There are three basic tenants to producing your most healthy, natural and beautiful sound. Three. Not fifteen, not two. Three. And they have a hierarchical order. The big one must be mastered first and entirely on faith, then that mastery is applied to the second, which connects tactically to the physical body, but the beauty comes only when the third, the one that runs between the first two, is open and flowing. Something about that sound familiar? The big one on faith, the second in the body, the third flowing between the other two? It doesn’t end there. When all three of these elements are maintained free from strain, pressure and tension, (for lack of a better word, let’s just call all that stuff “sin.”), a somewhat miraculous sensation occurs in which the singer feels their voice move outside of their body.


John Maloy, my teacher at Eastman, called this effect the “together” quality. “When you get it right, it feels like it comes together about six inches in front of your nose.”
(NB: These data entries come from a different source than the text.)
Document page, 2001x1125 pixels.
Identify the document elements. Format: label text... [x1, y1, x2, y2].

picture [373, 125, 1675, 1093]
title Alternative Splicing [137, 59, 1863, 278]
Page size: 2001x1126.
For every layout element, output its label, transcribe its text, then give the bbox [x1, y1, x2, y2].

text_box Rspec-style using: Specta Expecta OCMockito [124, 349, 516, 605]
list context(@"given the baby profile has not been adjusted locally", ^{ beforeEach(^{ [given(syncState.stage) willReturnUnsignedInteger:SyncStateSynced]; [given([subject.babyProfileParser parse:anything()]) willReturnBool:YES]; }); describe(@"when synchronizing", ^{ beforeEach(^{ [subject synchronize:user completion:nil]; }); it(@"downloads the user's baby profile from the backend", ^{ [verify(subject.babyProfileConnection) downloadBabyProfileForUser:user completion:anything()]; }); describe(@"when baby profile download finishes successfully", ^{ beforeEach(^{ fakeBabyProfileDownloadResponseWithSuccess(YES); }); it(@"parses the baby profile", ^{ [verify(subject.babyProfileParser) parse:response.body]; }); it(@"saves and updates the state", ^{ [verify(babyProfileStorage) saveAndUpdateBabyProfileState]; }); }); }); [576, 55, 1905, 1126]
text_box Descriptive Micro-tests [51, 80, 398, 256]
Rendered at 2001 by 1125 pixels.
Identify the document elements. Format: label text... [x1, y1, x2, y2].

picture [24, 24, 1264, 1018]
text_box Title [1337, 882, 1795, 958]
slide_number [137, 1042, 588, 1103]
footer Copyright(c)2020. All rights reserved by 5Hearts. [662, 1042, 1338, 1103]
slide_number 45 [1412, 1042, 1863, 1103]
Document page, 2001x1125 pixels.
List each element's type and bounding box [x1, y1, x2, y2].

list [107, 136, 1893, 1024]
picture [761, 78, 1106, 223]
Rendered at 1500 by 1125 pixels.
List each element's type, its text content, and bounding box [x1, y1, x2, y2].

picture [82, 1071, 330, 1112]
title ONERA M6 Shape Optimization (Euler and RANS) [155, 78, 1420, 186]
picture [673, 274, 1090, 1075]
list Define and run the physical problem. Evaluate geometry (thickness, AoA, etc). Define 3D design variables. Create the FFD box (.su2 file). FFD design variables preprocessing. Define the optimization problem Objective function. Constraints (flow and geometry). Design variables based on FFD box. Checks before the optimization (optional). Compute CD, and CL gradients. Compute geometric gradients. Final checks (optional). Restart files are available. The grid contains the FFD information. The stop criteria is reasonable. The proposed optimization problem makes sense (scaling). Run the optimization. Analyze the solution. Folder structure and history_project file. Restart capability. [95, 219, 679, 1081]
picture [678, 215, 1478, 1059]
How can this be? Haven’t we all been singing Happy Birthday since we were kids? Isn’t this thing inside our very bodies? How can I sing, and not know how to sing at the same time? My suggestion is to read a great book called “Born to Run” by Christopher McDougall. You’d think with all the long-distance runners in the world, the evolution of sports shoes, marathons, and super athletes, we all know how to run, right? Think again. There’s the way we want to run, and the way we were made to run. This principal applies no less to singing. As I often tell my students, when you feel a strain or pain doing it. . . you’re probably doing it wrong.


However, when you get it right, that is, sing the way your instrument was made to, three things come together to form something powerful, magical and invisible that literally moves outside of you. The human voice is a reflection of God in His creation: three persons, one Guy, inscrutable, all powerful, wonderful and when you work with Him in communion, miracles happen.